**INSTRUCTIONS FOR THE TASK**
Output all of the entries exactly as they are given.

**THE INPUT**
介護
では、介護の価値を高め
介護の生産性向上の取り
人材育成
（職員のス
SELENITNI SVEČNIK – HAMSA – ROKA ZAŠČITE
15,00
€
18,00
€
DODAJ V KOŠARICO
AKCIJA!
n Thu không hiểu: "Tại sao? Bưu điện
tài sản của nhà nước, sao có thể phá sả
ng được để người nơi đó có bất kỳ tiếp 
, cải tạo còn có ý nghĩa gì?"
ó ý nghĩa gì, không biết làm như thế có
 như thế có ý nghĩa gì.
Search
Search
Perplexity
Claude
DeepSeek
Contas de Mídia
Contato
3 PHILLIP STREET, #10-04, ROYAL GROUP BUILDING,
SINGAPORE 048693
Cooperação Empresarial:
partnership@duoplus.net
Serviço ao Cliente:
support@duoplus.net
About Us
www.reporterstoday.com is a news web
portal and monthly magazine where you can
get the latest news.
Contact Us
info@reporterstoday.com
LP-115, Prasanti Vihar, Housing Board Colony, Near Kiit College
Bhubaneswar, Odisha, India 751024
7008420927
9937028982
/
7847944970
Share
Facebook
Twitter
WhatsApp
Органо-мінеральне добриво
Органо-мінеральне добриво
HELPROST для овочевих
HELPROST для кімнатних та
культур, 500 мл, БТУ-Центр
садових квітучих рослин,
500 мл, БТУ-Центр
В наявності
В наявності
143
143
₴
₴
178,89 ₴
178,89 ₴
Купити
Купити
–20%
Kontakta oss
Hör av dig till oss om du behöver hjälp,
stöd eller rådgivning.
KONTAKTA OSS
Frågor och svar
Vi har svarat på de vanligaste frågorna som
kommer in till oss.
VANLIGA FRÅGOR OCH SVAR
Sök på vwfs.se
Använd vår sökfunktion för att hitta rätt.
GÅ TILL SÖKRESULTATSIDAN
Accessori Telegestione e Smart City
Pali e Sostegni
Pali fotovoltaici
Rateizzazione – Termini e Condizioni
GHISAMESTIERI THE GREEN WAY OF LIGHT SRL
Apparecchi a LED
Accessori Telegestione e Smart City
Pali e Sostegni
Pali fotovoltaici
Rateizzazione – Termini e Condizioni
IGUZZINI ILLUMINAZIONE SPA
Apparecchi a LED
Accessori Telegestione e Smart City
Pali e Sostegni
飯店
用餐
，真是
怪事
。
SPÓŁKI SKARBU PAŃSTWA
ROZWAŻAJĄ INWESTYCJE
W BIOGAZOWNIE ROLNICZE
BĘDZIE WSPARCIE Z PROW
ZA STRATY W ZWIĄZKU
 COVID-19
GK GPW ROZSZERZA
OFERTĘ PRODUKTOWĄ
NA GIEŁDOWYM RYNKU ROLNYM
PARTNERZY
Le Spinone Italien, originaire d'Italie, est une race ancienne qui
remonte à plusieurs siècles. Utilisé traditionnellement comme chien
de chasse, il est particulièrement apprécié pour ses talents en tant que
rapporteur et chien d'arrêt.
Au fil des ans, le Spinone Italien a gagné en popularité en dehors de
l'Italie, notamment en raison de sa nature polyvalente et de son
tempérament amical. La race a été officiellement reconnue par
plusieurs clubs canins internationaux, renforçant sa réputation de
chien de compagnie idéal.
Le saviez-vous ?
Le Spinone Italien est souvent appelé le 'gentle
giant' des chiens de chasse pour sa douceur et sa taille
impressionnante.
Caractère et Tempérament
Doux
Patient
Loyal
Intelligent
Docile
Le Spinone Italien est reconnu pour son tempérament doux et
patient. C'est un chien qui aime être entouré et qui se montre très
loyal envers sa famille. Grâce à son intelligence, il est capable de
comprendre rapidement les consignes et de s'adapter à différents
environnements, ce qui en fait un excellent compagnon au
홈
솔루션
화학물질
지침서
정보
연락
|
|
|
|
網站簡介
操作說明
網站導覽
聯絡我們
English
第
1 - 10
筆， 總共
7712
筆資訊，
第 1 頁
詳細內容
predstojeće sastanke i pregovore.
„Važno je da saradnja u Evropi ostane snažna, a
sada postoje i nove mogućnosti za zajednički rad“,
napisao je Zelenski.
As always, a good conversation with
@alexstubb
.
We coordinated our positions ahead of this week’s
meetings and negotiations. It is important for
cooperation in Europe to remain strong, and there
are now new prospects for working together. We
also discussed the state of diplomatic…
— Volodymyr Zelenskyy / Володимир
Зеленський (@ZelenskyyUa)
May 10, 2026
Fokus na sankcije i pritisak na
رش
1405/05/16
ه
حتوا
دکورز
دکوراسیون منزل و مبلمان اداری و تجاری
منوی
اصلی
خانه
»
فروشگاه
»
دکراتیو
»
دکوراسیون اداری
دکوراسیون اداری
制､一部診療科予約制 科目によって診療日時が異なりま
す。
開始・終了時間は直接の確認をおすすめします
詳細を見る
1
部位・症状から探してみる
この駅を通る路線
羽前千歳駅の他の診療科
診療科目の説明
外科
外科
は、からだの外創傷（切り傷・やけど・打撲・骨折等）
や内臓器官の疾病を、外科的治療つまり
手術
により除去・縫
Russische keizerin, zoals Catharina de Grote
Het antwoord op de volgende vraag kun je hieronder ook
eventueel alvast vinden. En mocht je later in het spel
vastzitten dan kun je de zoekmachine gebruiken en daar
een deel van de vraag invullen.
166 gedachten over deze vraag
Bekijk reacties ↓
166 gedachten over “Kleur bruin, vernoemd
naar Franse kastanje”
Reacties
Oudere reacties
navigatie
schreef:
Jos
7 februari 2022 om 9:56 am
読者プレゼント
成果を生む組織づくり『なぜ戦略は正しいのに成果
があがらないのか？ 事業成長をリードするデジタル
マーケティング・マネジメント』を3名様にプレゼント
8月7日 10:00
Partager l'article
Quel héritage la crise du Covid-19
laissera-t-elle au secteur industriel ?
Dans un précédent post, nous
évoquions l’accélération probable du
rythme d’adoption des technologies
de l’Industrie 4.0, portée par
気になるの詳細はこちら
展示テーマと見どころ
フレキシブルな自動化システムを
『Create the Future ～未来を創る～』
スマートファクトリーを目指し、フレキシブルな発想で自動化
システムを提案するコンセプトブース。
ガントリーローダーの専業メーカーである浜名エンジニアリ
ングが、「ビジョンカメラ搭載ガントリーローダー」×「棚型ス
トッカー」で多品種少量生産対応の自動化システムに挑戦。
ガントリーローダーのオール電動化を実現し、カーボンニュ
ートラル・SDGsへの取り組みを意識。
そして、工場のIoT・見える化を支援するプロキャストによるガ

**SOLUTION FOR THIS TASK**
介護
では、介護の価値を高め
介護の生産性向上の取り
人材育成
（職員のス
SELENITNI SVEČNIK – HAMSA – ROKA ZAŠČITE
15,00
€
18,00
€
DODAJ V KOŠARICO
AKCIJA!
n Thu không hiểu: "Tại sao? Bưu điện
tài sản của nhà nước, sao có thể phá sả
ng được để người nơi đó có bất kỳ tiếp 
, cải tạo còn có ý nghĩa gì?"
ó ý nghĩa gì, không biết làm như thế có
 như thế có ý nghĩa gì.
Search
Search
Perplexity
Claude
DeepSeek
Contas de Mídia
Contato
3 PHILLIP STREET, #10-04, ROYAL GROUP BUILDING,
SINGAPORE 048693
Cooperação Empresarial:
partnership@duoplus.net
Serviço ao Cliente:
support@duoplus.net
About Us
www.reporterstoday.com is a news web
portal and monthly magazine where you can
get the latest news.
Contact Us
info@reporterstoday.com
LP-115, Prasanti Vihar, Housing Board Colony, Near Kiit College
Bhubaneswar, Odisha, India 751024
7008420927
9937028982
/
7847944970
Share
Facebook
Twitter
WhatsApp
Органо-мінеральне добриво
Органо-мінеральне добриво
HELPROST для овочевих
HELPROST для кімнатних та
культур, 500 мл, БТУ-Центр
садових квітучих рослин,
500 мл, БТУ-Центр
В наявності
В наявності
143
143
₴
₴
178,89 ₴
178,89 ₴
Купити
Купити
–20%
Kontakta oss
Hör av dig till oss om du behöver hjälp,
stöd eller rådgivning.
KONTAKTA OSS
Frågor och svar
Vi har svarat på de vanligaste frågorna som
kommer in till oss.
VANLIGA FRÅGOR OCH SVAR
Sök på vwfs.se
Använd vår sökfunktion för att hitta rätt.
GÅ TILL SÖKRESULTATSIDAN
Accessori Telegestione e Smart City
Pali e Sostegni
Pali fotovoltaici
Rateizzazione – Termini e Condizioni
GHISAMESTIERI THE GREEN WAY OF LIGHT SRL
Apparecchi a LED
Accessori Telegestione e Smart City
Pali e Sostegni
Pali fotovoltaici
Rateizzazione – Termini e Condizioni
IGUZZINI ILLUMINAZIONE SPA
Apparecchi a LED
Accessori Telegestione e Smart City
Pali e Sostegni
飯店
用餐
，真是
怪事
。
SPÓŁKI SKARBU PAŃSTWA
ROZWAŻAJĄ INWESTYCJE
W BIOGAZOWNIE ROLNICZE
BĘDZIE WSPARCIE Z PROW
ZA STRATY W ZWIĄZKU
 COVID-19
GK GPW ROZSZERZA
OFERTĘ PRODUKTOWĄ
NA GIEŁDOWYM RYNKU ROLNYM
PARTNERZY
Le Spinone Italien, originaire d'Italie, est une race ancienne qui
remonte à plusieurs siècles. Utilisé traditionnellement comme chien
de chasse, il est particulièrement apprécié pour ses talents en tant que
rapporteur et chien d'arrêt.
Au fil des ans, le Spinone Italien a gagné en popularité en dehors de
l'Italie, notamment en raison de sa nature polyvalente et de son
tempérament amical. La race a été officiellement reconnue par
plusieurs clubs canins internationaux, renforçant sa réputation de
chien de compagnie idéal.
Le saviez-vous ?
Le Spinone Italien est souvent appelé le 'gentle
giant' des chiens de chasse pour sa douceur et sa taille
impressionnante.
Caractère et Tempérament
Doux
Patient
Loyal
Intelligent
Docile
Le Spinone Italien est reconnu pour son tempérament doux et
patient. C'est un chien qui aime être entouré et qui se montre très
loyal envers sa famille. Grâce à son intelligence, il est capable de
comprendre rapidement les consignes et de s'adapter à différents
environnements, ce qui en fait un excellent compagnon au
홈
솔루션
화학물질
지침서
정보
연락
|
|
|
|
網站簡介
操作說明
網站導覽
聯絡我們
English
第
1 - 10
筆， 總共
7712
筆資訊，
第 1 頁
詳細內容
predstojeće sastanke i pregovore.
„Važno je da saradnja u Evropi ostane snažna, a
sada postoje i nove mogućnosti za zajednički rad“,
napisao je Zelenski.
As always, a good conversation with
@alexstubb
.
We coordinated our positions ahead of this week’s
meetings and negotiations. It is important for
cooperation in Europe to remain strong, and there
are now new prospects for working together. We
also discussed the state of diplomatic…
— Volodymyr Zelenskyy / Володимир
Зеленський (@ZelenskyyUa)
May 10, 2026
Fokus na sankcije i pritisak na
رش
1405/05/16
ه
حتوا
دکورز
دکوراسیون منزل و مبلمان اداری و تجاری
منوی
اصلی
خانه
»
فروشگاه
»
دکراتیو
»
دکوراسیون اداری
دکوراسیون اداری
制､一部診療科予約制 科目によって診療日時が異なりま
す。
開始・終了時間は直接の確認をおすすめします
詳細を見る
1
部位・症状から探してみる
この駅を通る路線
羽前千歳駅の他の診療科
診療科目の説明
外科
外科
は、からだの外創傷（切り傷・やけど・打撲・骨折等）
や内臓器官の疾病を、外科的治療つまり
手術
により除去・縫
Russische keizerin, zoals Catharina de Grote
Het antwoord op de volgende vraag kun je hieronder ook
eventueel alvast vinden. En mocht je later in het spel
vastzitten dan kun je de zoekmachine gebruiken en daar
een deel van de vraag invullen.
166 gedachten over deze vraag
Bekijk reacties ↓
166 gedachten over “Kleur bruin, vernoemd
naar Franse kastanje”
Reacties
Oudere reacties
navigatie
schreef:
Jos
7 februari 2022 om 9:56 am
読者プレゼント
成果を生む組織づくり『なぜ戦略は正しいのに成果
があがらないのか？ 事業成長をリードするデジタル
マーケティング・マネジメント』を3名様にプレゼント
8月7日 10:00
Partager l'article
Quel héritage la crise du Covid-19
laissera-t-elle au secteur industriel ?
Dans un précédent post, nous
évoquions l’accélération probable du
rythme d’adoption des technologies
de l’Industrie 4.0, portée par
気になるの詳細はこちら
展示テーマと見どころ
フレキシブルな自動化システムを
『Create the Future ～未来を創る～』
スマートファクトリーを目指し、フレキシブルな発想で自動化
システムを提案するコンセプトブース。
ガントリーローダーの専業メーカーである浜名エンジニアリ
ングが、「ビジョンカメラ搭載ガントリーローダー」×「棚型ス
トッカー」で多品種少量生産対応の自動化システムに挑戦。
ガントリーローダーのオール電動化を実現し、カーボンニュ
ートラル・SDGsへの取り組みを意識。
そして、工場のIoT・見える化を支援するプロキャストによるガ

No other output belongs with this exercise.